Excerpted records →
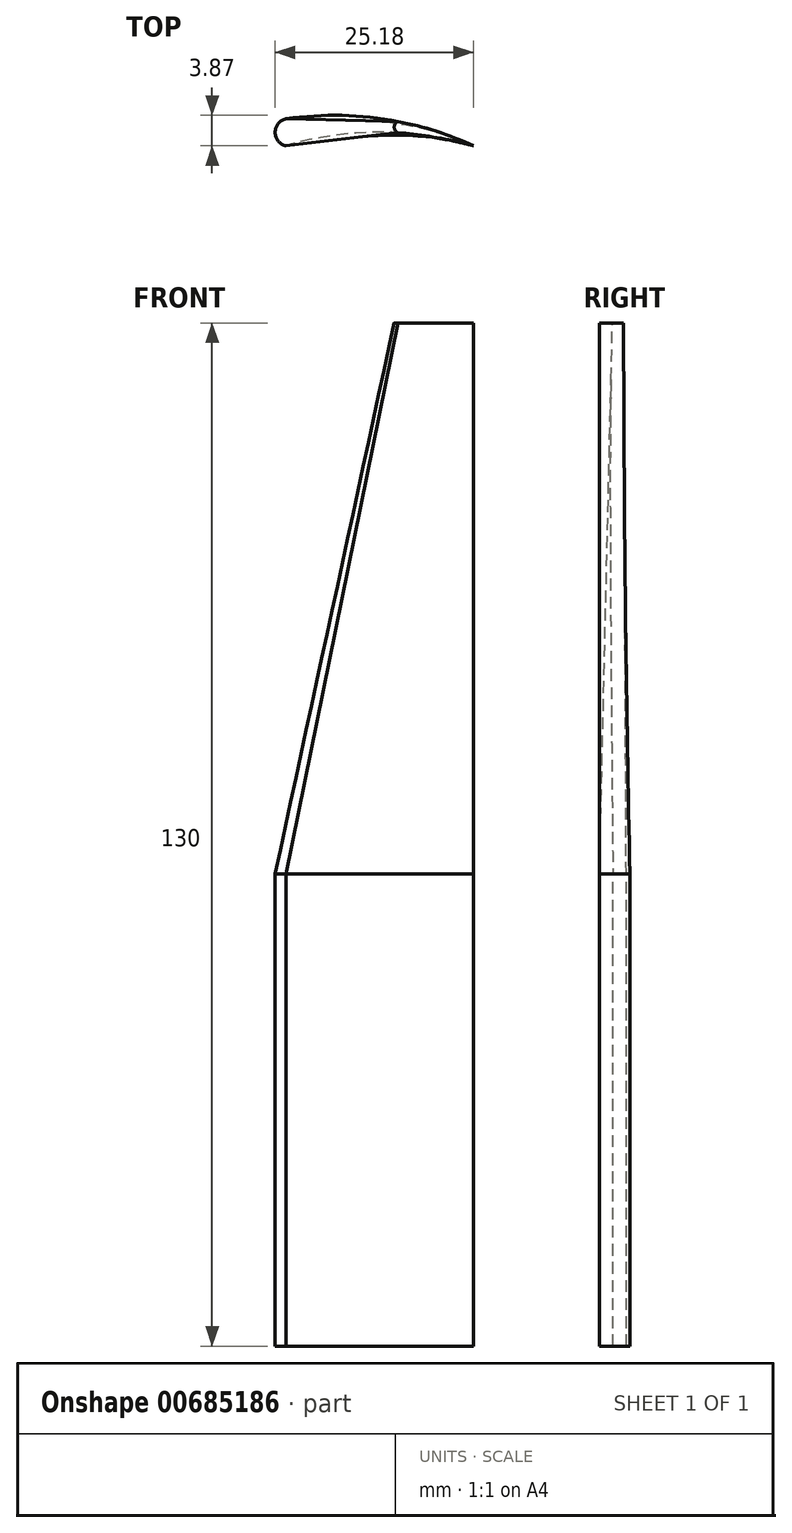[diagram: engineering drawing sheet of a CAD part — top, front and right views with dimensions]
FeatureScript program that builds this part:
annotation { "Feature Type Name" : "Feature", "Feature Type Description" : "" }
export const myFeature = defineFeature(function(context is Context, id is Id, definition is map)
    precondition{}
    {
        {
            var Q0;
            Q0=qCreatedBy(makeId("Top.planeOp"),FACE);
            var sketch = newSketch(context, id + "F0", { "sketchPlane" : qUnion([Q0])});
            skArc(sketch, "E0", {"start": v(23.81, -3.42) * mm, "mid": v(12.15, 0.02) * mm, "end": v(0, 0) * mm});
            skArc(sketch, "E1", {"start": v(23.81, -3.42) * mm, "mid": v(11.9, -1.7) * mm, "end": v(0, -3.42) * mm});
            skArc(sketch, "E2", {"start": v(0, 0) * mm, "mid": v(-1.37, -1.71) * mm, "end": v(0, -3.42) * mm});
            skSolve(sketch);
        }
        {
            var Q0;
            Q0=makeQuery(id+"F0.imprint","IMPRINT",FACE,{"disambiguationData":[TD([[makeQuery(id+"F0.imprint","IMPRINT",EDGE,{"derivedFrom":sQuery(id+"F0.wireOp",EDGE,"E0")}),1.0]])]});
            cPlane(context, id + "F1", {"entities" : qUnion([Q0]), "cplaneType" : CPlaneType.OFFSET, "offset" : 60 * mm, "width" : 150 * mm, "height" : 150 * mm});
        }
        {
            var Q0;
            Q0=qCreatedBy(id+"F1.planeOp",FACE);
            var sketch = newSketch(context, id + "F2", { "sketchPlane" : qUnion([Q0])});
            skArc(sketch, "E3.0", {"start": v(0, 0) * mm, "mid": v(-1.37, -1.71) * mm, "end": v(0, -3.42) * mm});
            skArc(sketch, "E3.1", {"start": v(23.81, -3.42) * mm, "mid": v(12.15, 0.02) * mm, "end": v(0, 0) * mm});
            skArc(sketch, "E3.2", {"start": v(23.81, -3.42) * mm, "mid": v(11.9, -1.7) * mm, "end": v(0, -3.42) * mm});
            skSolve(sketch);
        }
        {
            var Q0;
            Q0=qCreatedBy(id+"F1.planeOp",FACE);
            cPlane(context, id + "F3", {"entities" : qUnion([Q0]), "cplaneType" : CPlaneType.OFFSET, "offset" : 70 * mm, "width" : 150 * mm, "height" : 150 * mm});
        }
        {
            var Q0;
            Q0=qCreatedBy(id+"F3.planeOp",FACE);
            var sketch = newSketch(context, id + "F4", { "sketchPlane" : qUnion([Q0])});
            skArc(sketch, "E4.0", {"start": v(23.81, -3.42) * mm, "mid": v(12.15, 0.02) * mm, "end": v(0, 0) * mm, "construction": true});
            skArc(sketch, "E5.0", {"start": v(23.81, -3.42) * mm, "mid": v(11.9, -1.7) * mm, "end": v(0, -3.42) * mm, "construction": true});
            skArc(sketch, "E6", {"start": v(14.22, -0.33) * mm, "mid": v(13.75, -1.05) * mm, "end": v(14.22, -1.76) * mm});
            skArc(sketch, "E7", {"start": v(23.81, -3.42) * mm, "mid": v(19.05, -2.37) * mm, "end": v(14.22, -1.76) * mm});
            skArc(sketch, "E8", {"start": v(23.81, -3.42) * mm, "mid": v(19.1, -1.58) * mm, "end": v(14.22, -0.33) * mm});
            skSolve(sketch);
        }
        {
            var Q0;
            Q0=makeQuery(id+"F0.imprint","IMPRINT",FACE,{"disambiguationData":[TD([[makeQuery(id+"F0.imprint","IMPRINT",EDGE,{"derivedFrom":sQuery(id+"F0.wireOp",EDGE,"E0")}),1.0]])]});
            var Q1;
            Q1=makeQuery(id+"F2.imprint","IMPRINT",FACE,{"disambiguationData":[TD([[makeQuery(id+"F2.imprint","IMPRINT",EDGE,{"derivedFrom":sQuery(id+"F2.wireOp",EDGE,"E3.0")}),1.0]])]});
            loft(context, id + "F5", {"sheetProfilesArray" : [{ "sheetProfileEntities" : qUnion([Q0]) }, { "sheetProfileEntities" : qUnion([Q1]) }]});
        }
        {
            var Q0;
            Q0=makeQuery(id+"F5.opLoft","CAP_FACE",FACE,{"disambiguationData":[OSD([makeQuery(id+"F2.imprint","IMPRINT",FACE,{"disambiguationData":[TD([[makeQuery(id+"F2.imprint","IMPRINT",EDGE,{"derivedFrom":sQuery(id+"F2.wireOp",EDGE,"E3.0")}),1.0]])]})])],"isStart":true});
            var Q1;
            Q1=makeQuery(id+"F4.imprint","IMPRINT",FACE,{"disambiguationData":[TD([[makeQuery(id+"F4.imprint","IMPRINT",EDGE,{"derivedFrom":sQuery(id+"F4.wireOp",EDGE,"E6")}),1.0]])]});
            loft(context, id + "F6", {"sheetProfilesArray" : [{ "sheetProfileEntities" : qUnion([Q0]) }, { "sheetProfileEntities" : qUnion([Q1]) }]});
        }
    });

Exercise requirements → Return each line of the records that contains the string "sketchPlane", counting only matches with the same capitalization.

Final result →
            var sketch = newSketch(context, id + "F0", { "sketchPlane" : qUnion([Q0])});
            var sketch = newSketch(context, id + "F2", { "sketchPlane" : qUnion([Q0])});
            var sketch = newSketch(context, id + "F4", { "sketchPlane" : qUnion([Q0])});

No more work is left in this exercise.